A private trust company shall not purchase, redeem or otherwise reacquire shares of stock or membership interests that the private trust company has issued, or declare a dividend or other distribution to its stockholders, members, or holders of equity interests, to the extent that such purchase, redemption, reacquisition, dividend or distribution shall cause the private trust company's paid-in capital, retained surplus and reserves to be reduced below $500,000.

§ 6.1-32.30:5. Offices.

A. The office at which a private trust company begins business shall be designated initially as its principal office. The board of directors or managers of a private trust company may thereafter redesignate as the principal office another authorized office of the private trust company in the Commonwealth.

B. The board of directors or managers of a private trust company may designate, and from time to time redesignate, one additional office at which the private trust company may conduct business in the Commonwealth.

C. The private trust company shall notify the Commission's Bureau of Financial Institutions of any such redesignation of its principal office or designation or redesignation of an additional office not later than 30 days before its effective date and shall confirm to the Bureau of Financial Institutions any such designation or redesignation within 10 days of its occurrence.

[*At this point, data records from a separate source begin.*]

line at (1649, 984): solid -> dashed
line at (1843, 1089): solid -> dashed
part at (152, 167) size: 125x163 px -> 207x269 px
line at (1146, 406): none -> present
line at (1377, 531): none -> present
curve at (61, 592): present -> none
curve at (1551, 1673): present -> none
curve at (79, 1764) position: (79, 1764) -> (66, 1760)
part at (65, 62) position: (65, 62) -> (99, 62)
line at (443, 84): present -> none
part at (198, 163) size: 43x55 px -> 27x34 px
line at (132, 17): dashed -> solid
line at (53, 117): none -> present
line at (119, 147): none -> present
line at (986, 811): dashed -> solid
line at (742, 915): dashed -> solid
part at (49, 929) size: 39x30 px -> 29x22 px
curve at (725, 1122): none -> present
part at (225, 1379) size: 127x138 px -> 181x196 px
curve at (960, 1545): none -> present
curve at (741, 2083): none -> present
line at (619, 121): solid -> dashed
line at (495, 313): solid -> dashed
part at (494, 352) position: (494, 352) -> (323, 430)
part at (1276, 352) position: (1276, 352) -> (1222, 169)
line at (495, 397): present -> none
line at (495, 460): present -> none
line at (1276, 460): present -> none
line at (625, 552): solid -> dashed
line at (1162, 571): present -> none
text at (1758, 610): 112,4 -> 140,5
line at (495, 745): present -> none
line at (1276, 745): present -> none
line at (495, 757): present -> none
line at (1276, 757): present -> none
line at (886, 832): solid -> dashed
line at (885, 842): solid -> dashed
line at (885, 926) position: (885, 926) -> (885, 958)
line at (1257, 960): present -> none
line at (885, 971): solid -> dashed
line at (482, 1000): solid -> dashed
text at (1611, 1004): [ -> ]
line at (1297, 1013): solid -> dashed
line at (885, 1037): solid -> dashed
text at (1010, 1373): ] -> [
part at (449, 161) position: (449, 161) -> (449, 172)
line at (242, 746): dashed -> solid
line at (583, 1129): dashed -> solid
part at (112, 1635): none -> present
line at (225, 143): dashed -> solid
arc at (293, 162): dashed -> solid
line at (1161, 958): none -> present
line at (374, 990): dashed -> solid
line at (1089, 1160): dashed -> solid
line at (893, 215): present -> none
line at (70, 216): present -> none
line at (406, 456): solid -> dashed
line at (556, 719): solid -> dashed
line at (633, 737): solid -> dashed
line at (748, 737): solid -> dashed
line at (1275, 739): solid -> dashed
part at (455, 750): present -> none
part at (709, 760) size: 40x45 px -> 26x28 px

§ 6.1-32.30:6. Directors or managers.

The affairs of every private trust company shall be directed by a board of directors if a corporation, and managers or board of directors if a limited liability company, which shall consist of not less than five nor more than twenty-five persons. At least one director or manager shall be a citizen of this Commonwealth.

§ 6.1-32.30:7. Limitation on powers.

A. In the exercise of any power held by a private trust company in its capacity as a fiduciary, the private trust company shall have a duty not to exercise any power in such a way as to deprive the estate, trust or other entity for which it acts as a fiduciary of an otherwise available tax exemption, deduction or credit for tax purposes or deprive a donor of trust assets of a tax exemption, deduction or credit or operate to impose a tax upon a donor or other person as owner of any portion of the estate, trust or otherwise.

B. Without limitation to subsection A, no family member who is a stockholder or member or who otherwise holds an equity interest in, or is serving as a director, officer, manager, or employee of, a private trust company shall participate in or otherwise have a voice in any discretionary decision by the private trust company to distribute income or principal of any trust in order to discharge a legal obligation of the family member or for the family member's pecuniary benefit, unless:

1. The exercise of the discretion is limited by an ascertainable standard relating to the health, education, support, or maintenance of that family member;

2. The distribution is necessary for that family member's support, health or education; or

3. The instrument governing the administration of that trust clearly so provides.

C. "Tax" includes, but is not limited to, federal, state or local income, gift, estate, generation-skipping transfer, or inheritance tax.